Posts Tagged ‘stains’

Stains on Wall Next to Powder Room Sink

January 21, 2022
Look closely and you’ll see streaks running down the wall, obviously from liquids that have been splashed out of the sink or while someone reached for the faucet handles. This is a semi-gloss paint, so you’d think it would be more resistant to staining.
Two things concern me. First that whatever substance this is, may come back back to haunt us by bleeding through the new wallpaper. Oil, which can be found in soap, cleaning supplies, and fragrances, for instance, is one culprit.
Second is that, if the walls got this much splatter before the paper goes up, sure hope that the household will take more care once the wallpaper has been installed.

Foliage Update for Guest Bedroom

November 10, 2021
This small floral print was fashionable when it went up, 30+ years ago. But now it’s dated, and also some stains and dirt are showing. Time for an update!
Old paper has been stripped off, the walls have been primed with my favorite Roman Pro 977 Ultra Prime, and ready for wallpaper.
Done! An accent of grasscloth was used on one wall. I love the way the greens match, and everything coordinates with the paneling / wainscoting.
Usually I place the pattern so a prominent design motif sits at the ceiling line. But in a room with wainscoting or chair rail, that horizontal mid point in the wall is more visible. So I plotted to have the bottom of the dark green, most visible flower land just above the top of the chair rail. It looks like it’s growing from the wood! The pattern also just happened to land nicely at the ceiling line, with no major design elements getting cut in half.
The material has woven fabric look to it – but that’s just the printing. It’s actually a very flat paper. It was very thin, and reminded me of papers from decades ago. It hugs the wall very tightly. I liked it a lot.
Exclusive Wallcoverings
The grasscloth accent wall. All four strips were reverse-hung, and hung in the sequence they came off the bolt. Yet you see a color difference (called paneling or shading ) between some strips. This is quite typical of natural products like grasscloth and sisal.
Close up. Bad photo … the color is actually an attractive green. The material is more of a thin balsa wood about 1/2″ wide, rather than traditional grass or reeds. I feared it would be difficult to cut through, but it turned out to work very nicely. But it would not have been good in a room with corners or intricate details to trim around.

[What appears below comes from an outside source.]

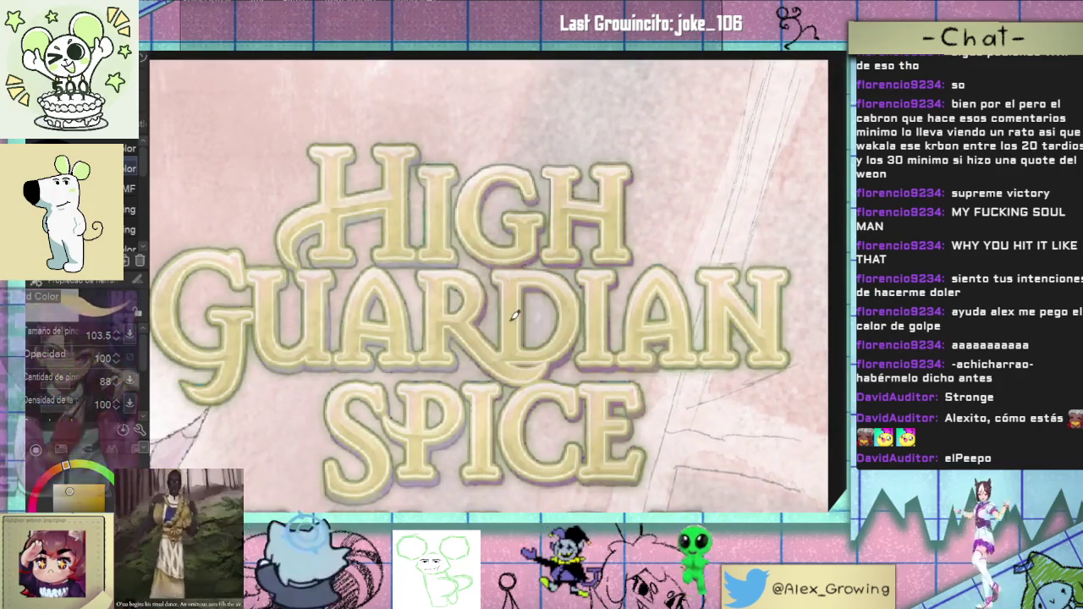
pyautogui.scroll(-5, 513, 315)
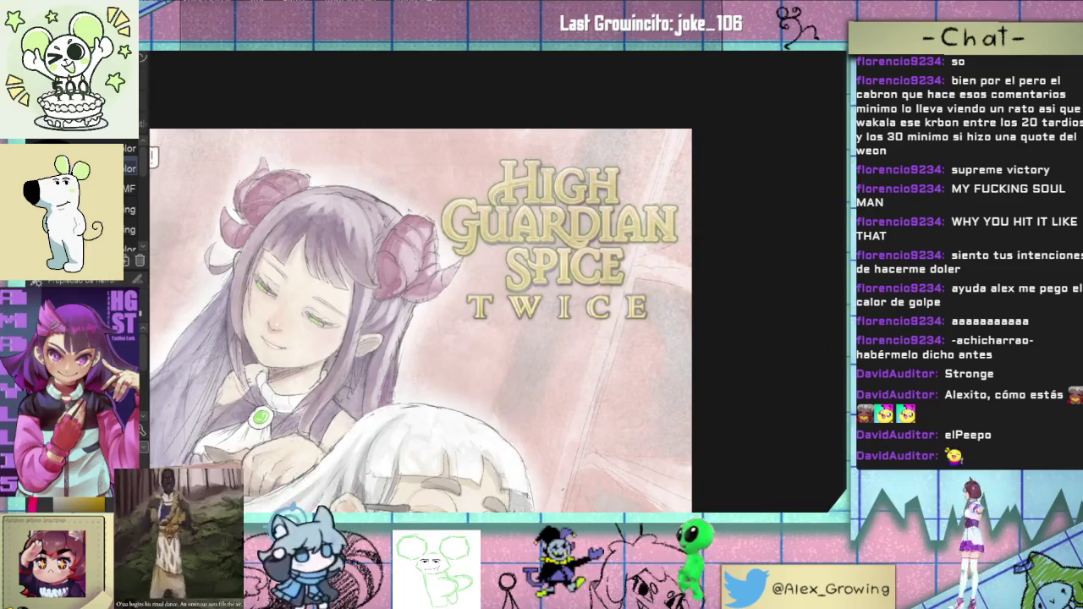
pyautogui.scroll(-2, 604, 312)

The home is in League City, a southern suburb of Houston.

Paste Stains on Wallpaper and Woodwork

November 6, 2021
This wallpaper has been up for nearly 30 years. Over time, ” shadows ” of wallpaper paste have begun to show.
The stains are most common at the seams. During installation, it’s typical for paste to ooze out at the seams, and for the installer to wipe the paste off with a damp sponge or cloth. If he doesn’t get it all, then, over time, the paste can manifest, as you see here. There are also darker blotches to the right of the seam.
Paste caught in the lightly textured surface, and probably spread around by the installer’s wiping.
Seam opening up, probably due to humidity and / or improper wall prep.
Stains showing over a window. I don’t believe the room looked like this when the installation was completed years ago. I believe that time and humidity and other factors caused the paste to darken and show itself on the surface. I also have a hunch that clay-based paste was used. I don’t like that stuff, particularly for this reason.
One sad thing is that this room didn’t have to look like this. Note this section “before.”
Here is the same section “after.” All I did was wipe with clean water and a sponge and the stains came off easily.
Here are stains from paste that was not completely wiped off the woodwork.
Here is the same woodwork after I wiped for just a half a minute with a damp cloth.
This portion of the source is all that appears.